[Records for the exercise — start]

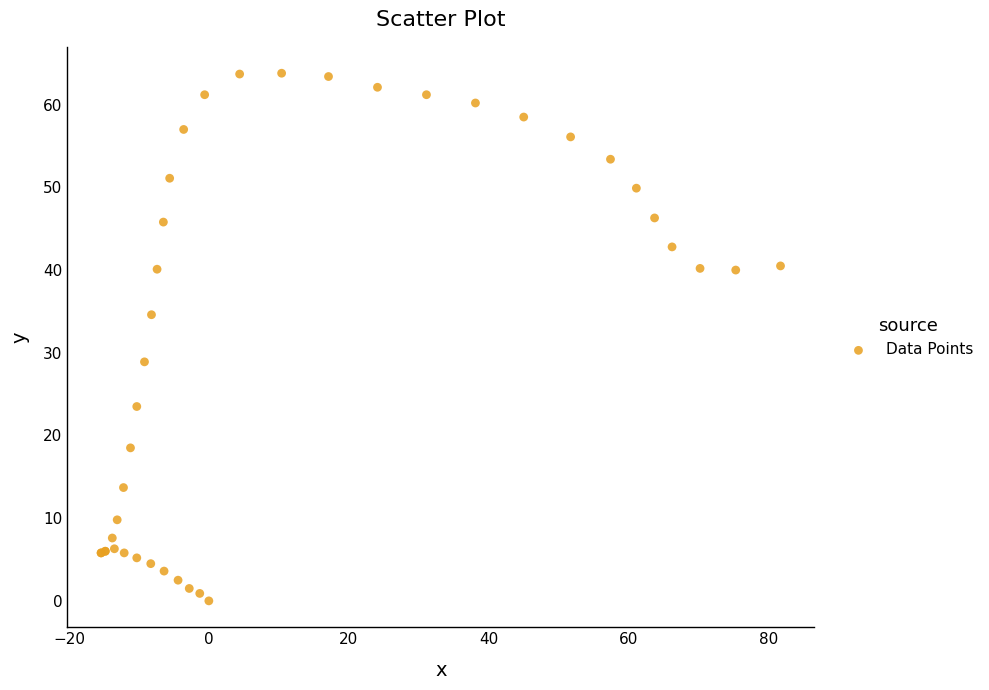

What Y value in the scatter plot is closest to 31?

28.9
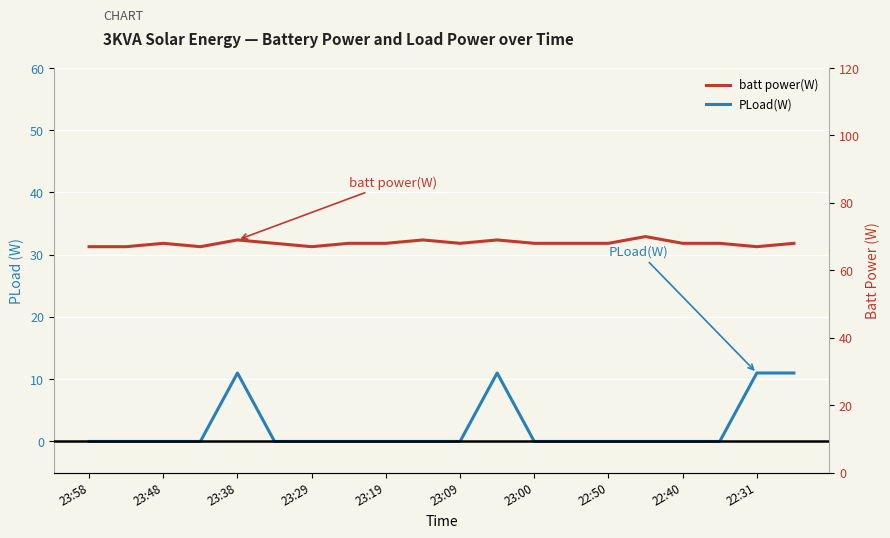

Which series changed the most between 23:48 and 22:40?

batt power(W)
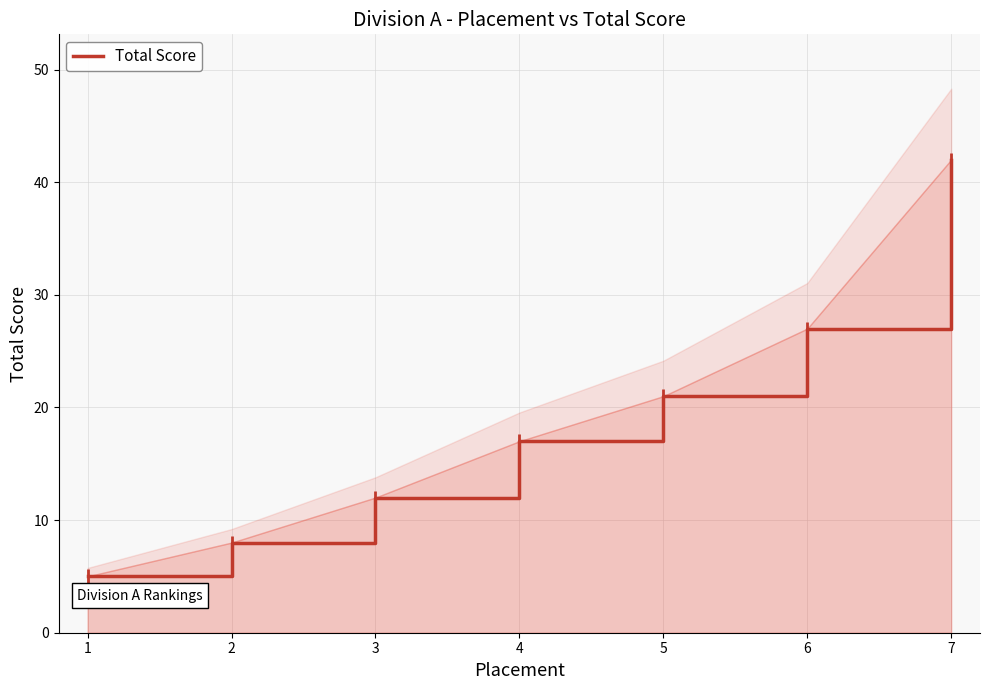

What is the change in value from 1 to 7?

+37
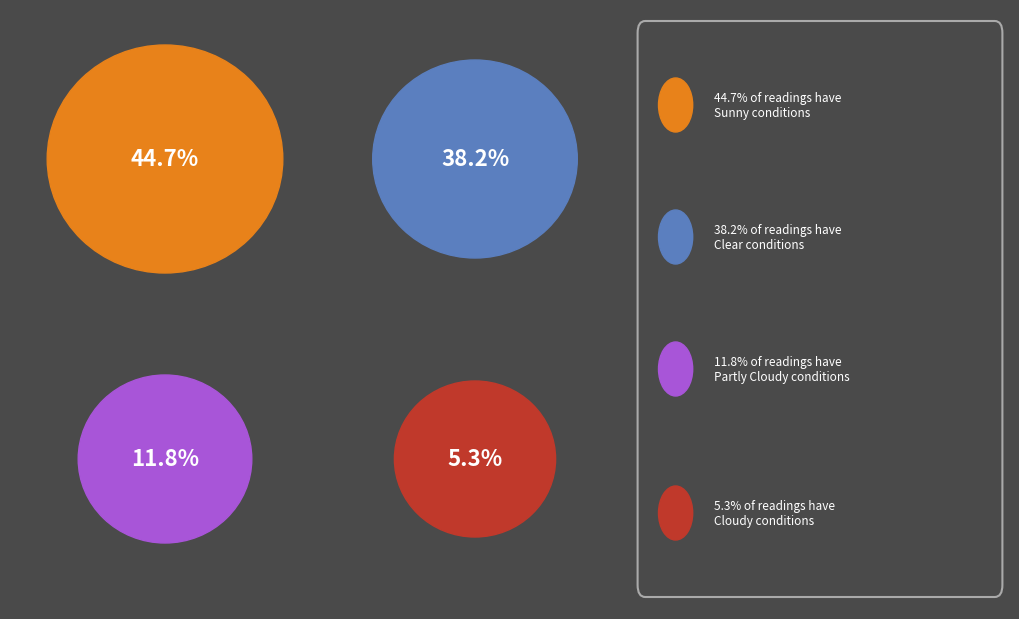

What portion of the pie excludes Cloudy?

94.7%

[Records for the exercise — finish]

Arrange the records above as a numbered list with one line per item, skipping blank lines and leaving out the pictures.

1. What Y value in the scatter plot is closest to 31?
2. 28.9
3. Which series changed the most between 23:48 and 22:40?
4. batt power(W)
5. What is the change in value from 1 to 7?
6. +37
7. What portion of the pie excludes Cloudy?
8. 94.7%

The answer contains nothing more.